GOAL OF THE EXERCISE: The entries below are to be restated exactly, and their images are to be omitted.

☆ ☆ ☆ ☆ ☆

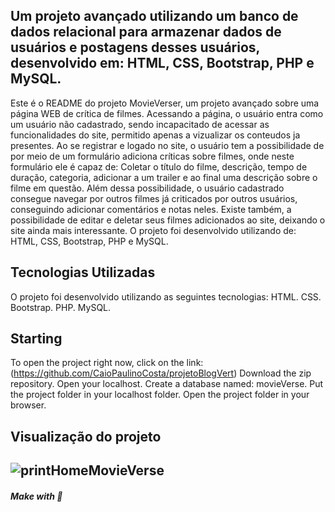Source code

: ## Um projeto avançado utilizando um banco de dados relacional para armazenar dados de usuários e postagens desses usuários, desenvolvido em: HTML, CSS, Bootstrap, PHP e MySQL.

Este é o README do projeto MovieVerser, um projeto avançado sobre uma página WEB de crítica de filmes. Acessando a página, o usuário entra como um usuário não cadastrado, sendo incapacitado de acessar as funcionalidades do site, permitido apenas a vizualizar os conteudos ja presentes.
Ao se registrar e logado no site, o usuário tem a possibilidade de por meio de um formulário adiciona críticas sobre filmes, onde neste formulário ele é capaz de: Coletar o título do filme, descrição, tempo de duração, categoria, adicionar a um trailer e ao final uma descrição sobre o filme em questão. 
Além dessa possibilidade, o usuário cadastrado consegue navegar por outros filmes já criticados por outros usuários, conseguindo adicionar comentários e notas neles.
Existe também, a possibilidade de editar e deletar seus filmes adicionados ao site, deixando o site ainda mais interessante.
O projeto foi desenvolvido utilizando de: HTML, CSS, Bootstrap, PHP e MySQL.

## Tecnologias Utilizadas
O projeto foi desenvolvido utilizando as seguintes tecnologias:
HTML.
CSS.
Bootstrap.
PHP.
MySQL.

## Starting

To open the project right now, click on the link: (https://github.com/CaioPaulinoCosta/projetoBlogVert)
Download the zip repository.
Open your localhost.
Create a database named: movieVerse.
Put the project folder in your localhost folder.
Open the project folder in your browser.


## Visualização do projeto
![printHomeMovieVerse](https://github.com/CaioPaulinoCosta/projetoMovieVerse/assets/130261742/b6063fe6-ab26-4141-b69d-50800db2ca53)
---

##### Make with 🧠



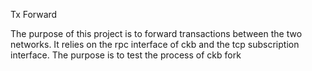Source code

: Tx Forward

The purpose of this project is to forward transactions between the two networks. 
It relies on the rpc interface of ckb and the tcp subscription interface. 
The purpose is to test the process of ckb fork 


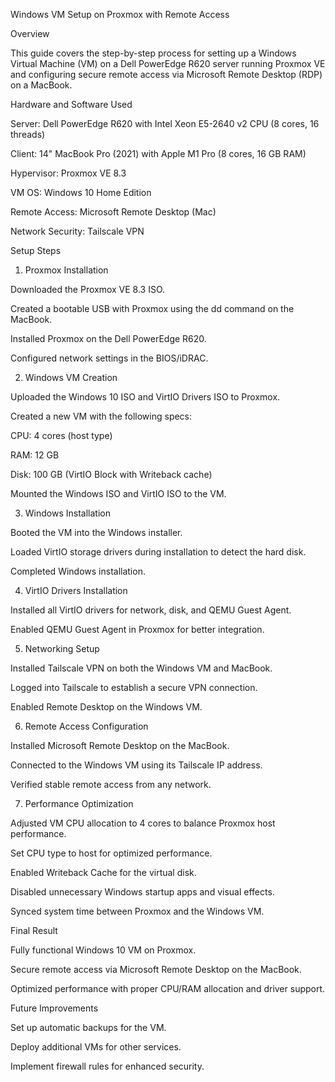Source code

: Windows VM Setup on Proxmox with Remote Access

Overview

This guide covers the step-by-step process for setting up a Windows Virtual Machine (VM) on a Dell PowerEdge R620 server running Proxmox VE and configuring secure remote access via Microsoft Remote Desktop (RDP) on a MacBook.

Hardware and Software Used

Server: Dell PowerEdge R620 with Intel Xeon E5-2640 v2 CPU (8 cores, 16 threads)

Client: 14" MacBook Pro (2021) with Apple M1 Pro (8 cores, 16 GB RAM)

Hypervisor: Proxmox VE 8.3

VM OS: Windows 10 Home Edition

Remote Access: Microsoft Remote Desktop (Mac)

Network Security: Tailscale VPN

Setup Steps

1. Proxmox Installation

Downloaded the Proxmox VE 8.3 ISO.

Created a bootable USB with Proxmox using the dd command on the MacBook.

Installed Proxmox on the Dell PowerEdge R620.

Configured network settings in the BIOS/iDRAC.

2. Windows VM Creation

Uploaded the Windows 10 ISO and VirtIO Drivers ISO to Proxmox.

Created a new VM with the following specs:

CPU: 4 cores (host type)

RAM: 12 GB

Disk: 100 GB (VirtIO Block with Writeback cache)

Mounted the Windows ISO and VirtIO ISO to the VM.

3. Windows Installation

Booted the VM into the Windows installer.

Loaded VirtIO storage drivers during installation to detect the hard disk.

Completed Windows installation.

4. VirtIO Drivers Installation

Installed all VirtIO drivers for network, disk, and QEMU Guest Agent.

Enabled QEMU Guest Agent in Proxmox for better integration.

5. Networking Setup

Installed Tailscale VPN on both the Windows VM and MacBook.

Logged into Tailscale to establish a secure VPN connection.

Enabled Remote Desktop on the Windows VM.

6. Remote Access Configuration

Installed Microsoft Remote Desktop on the MacBook.

Connected to the Windows VM using its Tailscale IP address.

Verified stable remote access from any network.

7. Performance Optimization

Adjusted VM CPU allocation to 4 cores to balance Proxmox host performance.

Set CPU type to host for optimized performance.

Enabled Writeback Cache for the virtual disk.

Disabled unnecessary Windows startup apps and visual effects.

Synced system time between Proxmox and the Windows VM.

Final Result

Fully functional Windows 10 VM on Proxmox.

Secure remote access via Microsoft Remote Desktop on the MacBook.

Optimized performance with proper CPU/RAM allocation and driver support.

Future Improvements

Set up automatic backups for the VM.

Deploy additional VMs for other services.

Implement firewall rules for enhanced security.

☆ ☆ ☆ ☆ ☆

FINISHED TASK:
Source code

: ## Um projeto avançado utilizando um banco de dados relacional para armazenar dados de usuários e postagens desses usuários, desenvolvido em: HTML, CSS, Bootstrap, PHP e MySQL.

Este é o README do projeto MovieVerser, um projeto avançado sobre uma página WEB de crítica de filmes. Acessando a página, o usuário entra como um usuário não cadastrado, sendo incapacitado de acessar as funcionalidades do site, permitido apenas a vizualizar os conteudos ja presentes.
Ao se registrar e logado no site, o usuário tem a possibilidade de por meio de um formulário adiciona críticas sobre filmes, onde neste formulário ele é capaz de: Coletar o título do filme, descrição, tempo de duração, categoria, adicionar a um trailer e ao final uma descrição sobre o filme em questão. 
Além dessa possibilidade, o usuário cadastrado consegue navegar por outros filmes já criticados por outros usuários, conseguindo adicionar comentários e notas neles.
Existe também, a possibilidade de editar e deletar seus filmes adicionados ao site, deixando o site ainda mais interessante.
O projeto foi desenvolvido utilizando de: HTML, CSS, Bootstrap, PHP e MySQL.

## Tecnologias Utilizadas
O projeto foi desenvolvido utilizando as seguintes tecnologias:
HTML.
CSS.
Bootstrap.
PHP.
MySQL.

## Starting

To open the project right now, click on the link: (https://github.com/CaioPaulinoCosta/projetoBlogVert)
Download the zip repository.
Open your localhost.
Create a database named: movieVerse.
Put the project folder in your localhost folder.
Open the project folder in your browser.


## Visualização do projeto
![printHomeMovieVerse](https://github.com/CaioPaulinoCosta/projetoMovieVerse/assets/130261742/b6063fe6-ab26-4141-b69d-50800db2ca53)
---

##### Make with 🧠



Source code

: Tx Forward

The purpose of this project is to forward transactions between the two networks. 
It relies on the rpc interface of ckb and the tcp subscription interface. 
The purpose is to test the process of ckb fork 


Source code

: Windows VM Setup on Proxmox with Remote Access

Overview

This guide covers the step-by-step process for setting up a Windows Virtual Machine (VM) on a Dell PowerEdge R620 server running Proxmox VE and configuring secure remote access via Microsoft Remote Desktop (RDP) on a MacBook.

Hardware and Software Used

Server: Dell PowerEdge R620 with Intel Xeon E5-2640 v2 CPU (8 cores, 16 threads)

Client: 14" MacBook Pro (2021) with Apple M1 Pro (8 cores, 16 GB RAM)

Hypervisor: Proxmox VE 8.3

VM OS: Windows 10 Home Edition

Remote Access: Microsoft Remote Desktop (Mac)

Network Security: Tailscale VPN

Setup Steps

1. Proxmox Installation

Downloaded the Proxmox VE 8.3 ISO.

Created a bootable USB with Proxmox using the dd command on the MacBook.

Installed Proxmox on the Dell PowerEdge R620.

Configured network settings in the BIOS/iDRAC.

2. Windows VM Creation

Uploaded the Windows 10 ISO and VirtIO Drivers ISO to Proxmox.

Created a new VM with the following specs:

CPU: 4 cores (host type)

RAM: 12 GB

Disk: 100 GB (VirtIO Block with Writeback cache)

Mounted the Windows ISO and VirtIO ISO to the VM.

3. Windows Installation

Booted the VM into the Windows installer.

Loaded VirtIO storage drivers during installation to detect the hard disk.

Completed Windows installation.

4. VirtIO Drivers Installation

Installed all VirtIO drivers for network, disk, and QEMU Guest Agent.

Enabled QEMU Guest Agent in Proxmox for better integration.

5. Networking Setup

Installed Tailscale VPN on both the Windows VM and MacBook.

Logged into Tailscale to establish a secure VPN connection.

Enabled Remote Desktop on the Windows VM.

6. Remote Access Configuration

Installed Microsoft Remote Desktop on the MacBook.

Connected to the Windows VM using its Tailscale IP address.

Verified stable remote access from any network.

7. Performance Optimization

Adjusted VM CPU allocation to 4 cores to balance Proxmox host performance.

Set CPU type to host for optimized performance.

Enabled Writeback Cache for the virtual disk.

Disabled unnecessary Windows startup apps and visual effects.

Synced system time between Proxmox and the Windows VM.

Final Result

Fully functional Windows 10 VM on Proxmox.

Secure remote access via Microsoft Remote Desktop on the MacBook.

Optimized performance with proper CPU/RAM allocation and driver support.

Future Improvements

Set up automatic backups for the VM.

Deploy additional VMs for other services.

Implement firewall rules for enhanced security.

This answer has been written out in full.